Trumbull, John (the Poet)

views updated

Trumbull, John (the Poet)

TRUMBULL, JOHN (THE POET). (1751–1831). Connecticut. A second cousin of the painter John Trumbull, this John Trumbull is remembered for his comic epic, M'Fingal, the narrative of a Tory squire's misfortunes. "Reprinted more than 30 times between 1782 and 1840, it was the most popular American poem of its length before Longfellow's Evangeline" (Alexander Cowie in DAB). "It borrowed much of its style from the seventeenth-century English versifier, Samuel Butler, the author of Hudibras. Hudibrastic satire, crude but sometimes effectively epigrammatic, was popular in America at this time as a vehicle for the expression of political grievances" (Dennis R. Dean in ODNB). Trumbull wanted to pioneer an independent American aesthetic in poetry, but it was a goal he did not achieve. "He could not conceive of poetry in forms not established by English predecessors. In politics as in literature, Trumbull was fundamentally conservative" (ibid.).

Tremendously precocious, he passed the entrance examination to Yale College at the age of seven but was forced to wait until the more mature age of thirteen before being allowed to enter. He was graduated in 1767 and received his master's degree in 1770. In 1773 he passed his bar examination and moved to Boston, where he continued his studies under John Adams. When Adams left Boston in August 1774, Trumbull moved to New Haven, which he left in 1777 for the relative safety of his native Westbury (later in Watertown), Connecticut Although he was a Patriot and had been writing clever satire since his college days, Trumbull's work had little popular appeal during the war. M'Fingal was published early in 1776, almost simultaneously with Thomas Paine's Common Sense; it had only three editions during the war, whereas 120,000 copies of Common Sense were sold within less than three months.
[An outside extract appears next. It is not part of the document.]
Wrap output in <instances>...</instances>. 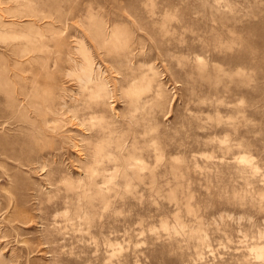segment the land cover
<instances>
[{"label": "rangeland", "instance_id": "obj_1", "mask_svg": "<svg viewBox=\"0 0 264 264\" xmlns=\"http://www.w3.org/2000/svg\"><path fill=\"white\" fill-rule=\"evenodd\" d=\"M0 264H264V0H0Z\"/></svg>", "mask_w": 264, "mask_h": 264}, {"label": "bare ground", "instance_id": "obj_2", "mask_svg": "<svg viewBox=\"0 0 264 264\" xmlns=\"http://www.w3.org/2000/svg\"><path fill=\"white\" fill-rule=\"evenodd\" d=\"M25 70V69H24ZM23 70V71H24ZM33 70V69H32ZM25 72V71H24ZM23 72V73H24ZM34 72V71H33ZM22 74V73H21ZM26 74V73H25ZM23 75V74H22ZM21 76V75H20ZM32 77V76H31ZM24 78V77H23ZM22 78V79H23ZM25 79V78H24ZM26 79H27V77H26ZM26 81V80H25ZM28 82H29V80H27ZM23 82V81H22ZM23 86H25L24 84H22ZM21 85V86H22ZM29 85V84H28ZM31 86H32V84H30ZM21 88V87H20ZM20 88H19V90H20ZM34 88V87H33ZM37 88V87H36ZM24 89H25V87H24ZM23 89V90H24ZM22 90V89H21ZM26 91V90H25ZM22 91H20V93H21ZM23 94V93H22ZM32 97H34V96H32ZM31 97V98H32ZM24 98V97H23ZM35 101V100H34ZM30 102V100L28 99V101H26V103H28L27 105V108L30 110V112H31V114L32 115H34L36 118H40V120H39V123L41 124V126L42 127H40V129H41V131L42 132H52V133H54V134H56L57 132H59V130L61 129V128H58L57 127V125L56 126H52L51 128H50V123H52L51 121V116H53L52 114H54L55 115V117H56V115L58 114L59 116H61V117H64L66 120H69V121H71V122H77L76 124L77 125H80V126H84V125H88L87 127L91 130L92 128H94V130H95V127L94 126H92V125H90V124H88V122H87V120H86V118H85V116H86V114L84 113V111H80V110H75V109H70L71 107L70 106H68L67 108H65V109H63V110H61V113L59 112V110H58V112L56 111V110H52V109H50V111L52 110V113L51 114H46L44 111H41L40 109H38L36 106H33V105H31V103H29ZM36 102H37V100H36ZM38 103V102H37ZM67 104V103H66ZM43 105H44V103H43ZM66 106V105H65ZM47 107V106H46ZM51 107V106H50ZM53 107V106H52ZM73 107H75V106H73ZM49 108V107H48ZM64 108V107H63ZM58 109V108H57ZM63 111V112H62ZM29 112V113H30ZM48 115H49V117H48ZM58 115H57V118H58ZM85 115V116H84ZM56 118V119H57ZM54 121V123L56 122L55 120H53ZM92 121V120H91ZM58 122V121H57ZM70 122V123H71ZM94 123V122H93ZM76 124H75V126H76ZM95 124V123H94ZM74 125V124H73ZM40 126V125H39ZM67 126V125H66ZM79 127V126H78ZM45 129H49V130H51V131H49V130H45ZM95 131H97V130H95ZM76 146V145H75ZM74 147V146H73ZM79 147V146H78ZM78 150V149H77ZM79 151V150H78ZM84 155V154H83ZM92 166H93V163L91 164ZM129 166V165H128ZM43 169V168H42ZM44 170V169H43ZM92 171V170H91ZM93 172V171H92ZM103 172V171H102ZM95 173H96V171H95ZM101 173V172H100Z\"/></svg>", "mask_w": 264, "mask_h": 264}]
</instances>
Not until after the war was M'Fingal accepted as an important literary achievement. Although Trumbull was the leader of an important group of writers and poets called the Connecticut (or Hartford) Wits, after 1782 his main interest turned to law and politics. He held his first office in 1789, when he became state's attorney for Hartford County. Appointed judge of the Connecticut superior court in 1801 and judge of the supreme court of errors in 1808, he lost these positions for political reasons in 1819. The next year, The Poetical Works of John Trumbull was published in two volumes. Five years later he moved to Detroit, where he died after living there six years.